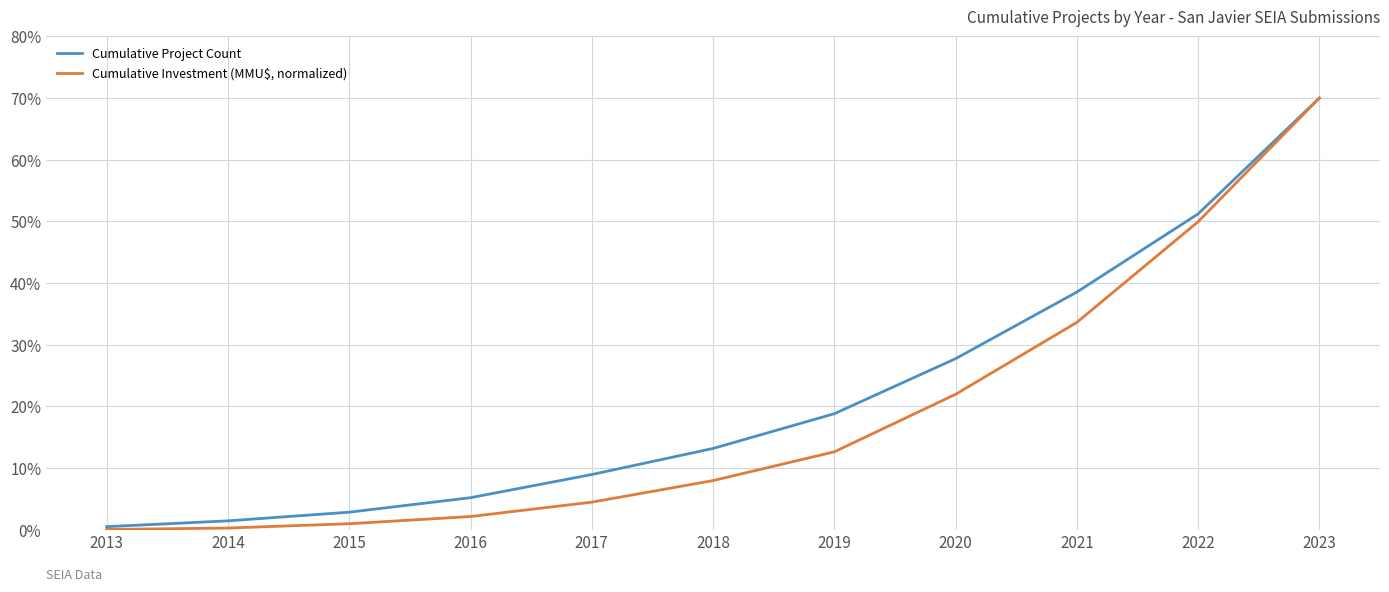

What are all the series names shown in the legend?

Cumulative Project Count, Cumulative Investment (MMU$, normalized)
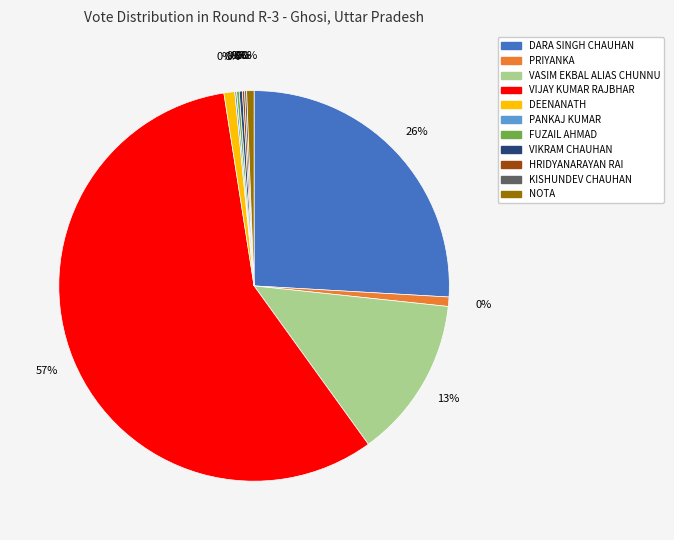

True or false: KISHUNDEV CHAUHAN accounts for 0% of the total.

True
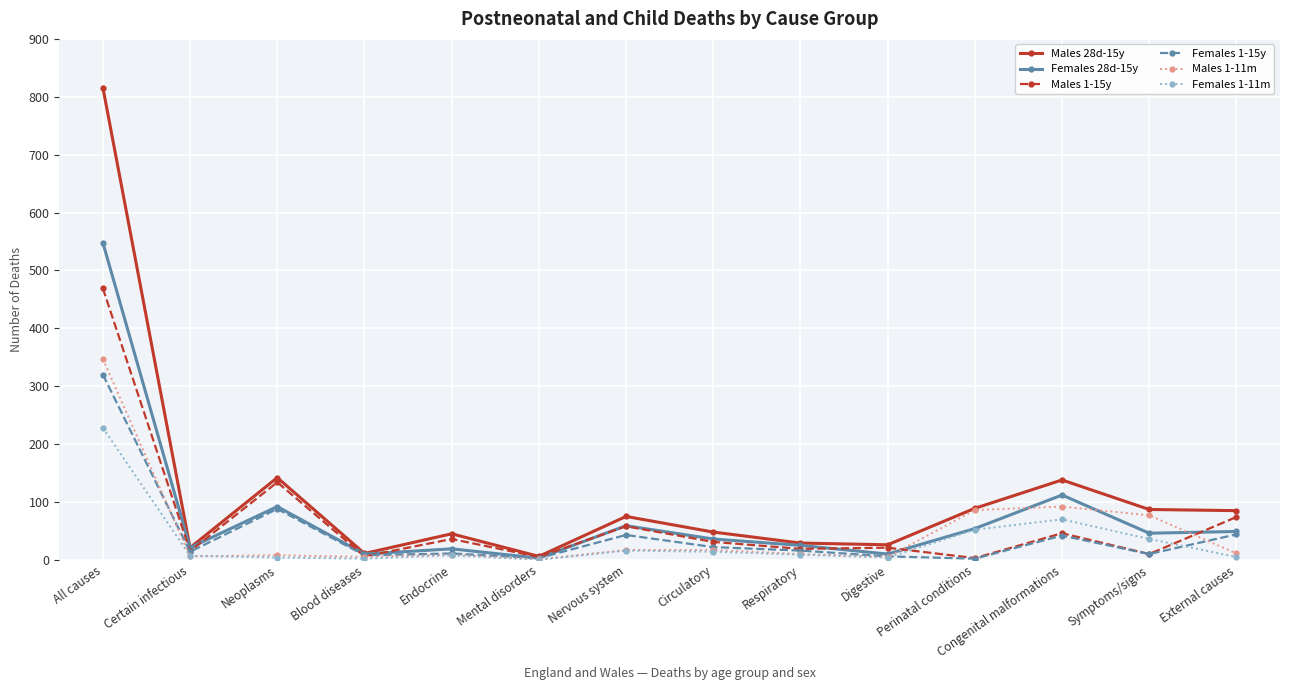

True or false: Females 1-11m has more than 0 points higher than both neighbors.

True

----

**Your goal**
Copy out the whole listing above word for word, leaving out the pictures.

**Output of the task**
What are all the series names shown in the legend?

Cumulative Project Count, Cumulative Investment (MMU$, normalized)

True or false: KISHUNDEV CHAUHAN accounts for 0% of the total.

True

True or false: Females 1-11m has more than 0 points higher than both neighbors.

True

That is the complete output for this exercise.